Le niveau d'investissements pour les activités Internet 2.0 n'a jamais été aussi élevé. Il se caractériserait par un nouveau dynamisme en Europe tandis que les Etats-Unis marquent le pas...

Le niveau d'investissements pour les activités Internet 2.0 n'a jamais été aussi élevé. Il se caractériserait par un nouveau dynamisme en Europe tandis que les Etats-Unis marquent le pas.
           
Le marché des applications web dites 2.0 ne s'est jamais aussi bien porté selon une étude publiée conjointement par Dow Jones VentureOne et Ernst & Young LLP. Au premier semestre 2007, près de 500 millions de dollars auraient été investis de par le monde pour ce type d'activités, soit une progression de 7% par rapport au chiffre réalisé sur la même période l'an passé. Les contrats signés à l'international ont cru de 14% en cette première moitié de 2007, une performance tirée par le nouvel intérêt manifesté en Europe et en Israël pour le web 2.0, ont indiqués les auteurs du rapport.

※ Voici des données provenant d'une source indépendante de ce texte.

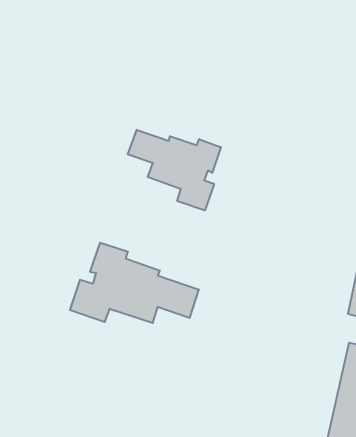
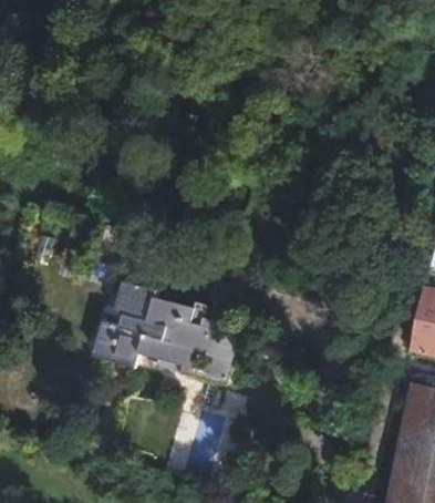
building: [128,130,221,210] -> none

Une précision : l'étude comprend par web 2.0 les applications mashups et les applications collaboratives en ligne.  
 
Intérêt croissant pour le web 2.0 en Europe
 
Plus de 50 millions de dollars estampillés web 2.0 ont effectivement été échangés sur le vieux continent au premier semestre. Cette somme s'est partagée à travers une vingtaine de nouveaux contrats signés sur six mois, le double de la performance 2006. Dans ce cadre le Royaume-Uni caracole en tête, enregistrant 22 millions de dollars investis, tandis que la France affiche un certain dynamisme avec 16 millions de dollars d'investissements liés au web 2.0. Les entreprises israéliennes ne sont pas en reste. Avec 15 millions de dollars, elles font mieux sur le premier semestre de cette année que le chiffre atteint sur l'ensemble de l'exercice 2006. 
 
Stagnation américaine

Des résultats qui tranchent avec la stagnation américaine. Frôlant les 360 millions de dollars investis, les entreprises d'outre-Atlantique ont simplement maintenu l'effort financier consenti en 2006. "Nous percevons chez nombre d'investisseurs une volonté de retourner aux Etats-Unis, du moins jusqu'à ce qu'un marché liquide fasse son apparition. Parallèlement, des investisseurs se tournent vers les activités web 2.0 des marchés émergents d'Europe", a indiqué Jessica Canning, directrice des recherches internationales pour Dow Jones VentureOne. A noter : sur le plan intérieur, la baie de San Francisco a été supplantée par l'Etat de Nouvelle-Angleterre pour ce qui concerne les investissements des acteurs du web 2.0.